Éblouir : Ce verbe vient du latin ebullire, « bouillonner », mais aussi du vieux français esblouir, « aveugler ». Éblouir, c’est donc à la fois illuminer et aveugler, révéler et cacher. Sargent, dans ses portraits, joue sur cette ambiguïté : il éclaire ses modèles pour mieux masquer leurs faiblesses, il les pare de lumière pour mieux les soustraire au regard critique. Comme le note le linguiste Roland Barthes, « l’éblouissement est une forme de violence douce : il impose une vision en empêchant de voir ».
Paris : La ville lumière, la capitale du XIXe siècle, le lieu où l’éblouissement est devenu un art de vivre. Paris, c’est la ville où l’on vient pour briller, pour être vu, pour exister sous le regard des autres. Sargent, en choisissant Paris comme terrain de jeu, s’inscrit dans une tradition qui remonte à la cour de Louis XIV. Mais Paris, c’est aussi la ville des ombres, des bas-fonds, des misères cachées. Comme l’écrit Baudelaire dans Le Spleen de Paris, « la forme d’une ville change plus vite, hélas ! que le cœur d’un mortel ». L’éblouissement parisien est une façade : derrière les lumières des boulevards se cachent les ruelles sombres, les taudis, les vies brisées.
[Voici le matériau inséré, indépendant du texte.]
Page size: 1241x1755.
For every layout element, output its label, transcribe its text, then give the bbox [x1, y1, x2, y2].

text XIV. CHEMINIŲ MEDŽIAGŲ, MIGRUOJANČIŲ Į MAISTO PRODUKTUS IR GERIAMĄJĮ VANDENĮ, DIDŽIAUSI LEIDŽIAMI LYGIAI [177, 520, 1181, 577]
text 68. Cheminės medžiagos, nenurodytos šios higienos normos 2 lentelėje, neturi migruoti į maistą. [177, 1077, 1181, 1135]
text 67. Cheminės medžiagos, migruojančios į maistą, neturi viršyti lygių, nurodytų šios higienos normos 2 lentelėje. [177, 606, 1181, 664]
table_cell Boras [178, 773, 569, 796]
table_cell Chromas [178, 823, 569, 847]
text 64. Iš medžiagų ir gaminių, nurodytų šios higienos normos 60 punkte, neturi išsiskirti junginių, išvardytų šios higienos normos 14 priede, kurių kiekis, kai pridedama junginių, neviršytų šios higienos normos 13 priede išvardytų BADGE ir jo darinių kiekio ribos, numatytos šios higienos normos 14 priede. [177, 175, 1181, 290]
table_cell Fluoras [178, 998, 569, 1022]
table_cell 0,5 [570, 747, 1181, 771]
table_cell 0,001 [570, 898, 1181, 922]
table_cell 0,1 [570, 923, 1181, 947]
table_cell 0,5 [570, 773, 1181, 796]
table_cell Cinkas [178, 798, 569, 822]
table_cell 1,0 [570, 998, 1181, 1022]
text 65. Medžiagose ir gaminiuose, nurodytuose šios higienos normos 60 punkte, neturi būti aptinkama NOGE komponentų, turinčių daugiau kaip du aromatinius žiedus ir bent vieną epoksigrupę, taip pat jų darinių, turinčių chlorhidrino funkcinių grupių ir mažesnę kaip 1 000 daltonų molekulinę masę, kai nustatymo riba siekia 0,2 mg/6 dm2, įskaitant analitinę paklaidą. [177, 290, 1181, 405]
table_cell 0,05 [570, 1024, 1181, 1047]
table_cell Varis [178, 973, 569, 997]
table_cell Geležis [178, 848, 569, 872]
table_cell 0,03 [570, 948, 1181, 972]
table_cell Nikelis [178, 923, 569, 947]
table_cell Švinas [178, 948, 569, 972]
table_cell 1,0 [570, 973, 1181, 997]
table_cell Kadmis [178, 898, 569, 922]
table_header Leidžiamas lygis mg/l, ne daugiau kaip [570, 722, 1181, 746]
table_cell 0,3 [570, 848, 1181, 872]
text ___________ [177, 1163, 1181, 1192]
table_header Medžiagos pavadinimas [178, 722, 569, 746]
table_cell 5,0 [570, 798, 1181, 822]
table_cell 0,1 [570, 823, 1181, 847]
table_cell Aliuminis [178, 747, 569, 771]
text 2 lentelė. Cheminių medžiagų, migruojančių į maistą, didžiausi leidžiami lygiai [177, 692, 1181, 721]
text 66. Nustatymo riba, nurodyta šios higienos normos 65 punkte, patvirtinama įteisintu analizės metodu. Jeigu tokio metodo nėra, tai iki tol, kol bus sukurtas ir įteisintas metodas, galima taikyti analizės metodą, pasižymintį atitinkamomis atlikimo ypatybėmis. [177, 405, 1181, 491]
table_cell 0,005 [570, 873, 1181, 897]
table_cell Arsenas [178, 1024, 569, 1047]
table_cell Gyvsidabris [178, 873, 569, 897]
Le langage de Sargent, dans ses portraits, est un langage de la surface. Ses toiles sont des phrases bien tournées, des discours élégants qui évitent soigneusement les sujets qui fâchent. Comme le note le philosophe Ludwig Wittgenstein, « les limites de mon langage sont les limites de mon monde ». En refusant de peindre la pauvreté, la maladie, la mort, Sargent se condamne à ne représenter qu’un fragment de la réalité, un monde aseptisé où tout est beau, où tout est lisse.
Comportementalisme Radical et Résistance Humaniste
Face à l’éblouissement, deux attitudes sont possibles : la soumission ou la résistance.
La première attitude, celle de la soumission, est la plus courante. Elle consiste à accepter l’illusion, à se laisser séduire par les apparences, à croire que la beauté extérieure reflète une vérité intérieure. C’est l’attitude des collectionneurs qui achètent des Sargent comme on achète des actions en bourse : pour spéculer sur leur valeur, pour afficher leur richesse. C’est l’attitude des visiteurs du Musée d’Orsay qui contemplent ces portraits avec admiration, sans voir les fissures sous le vernis.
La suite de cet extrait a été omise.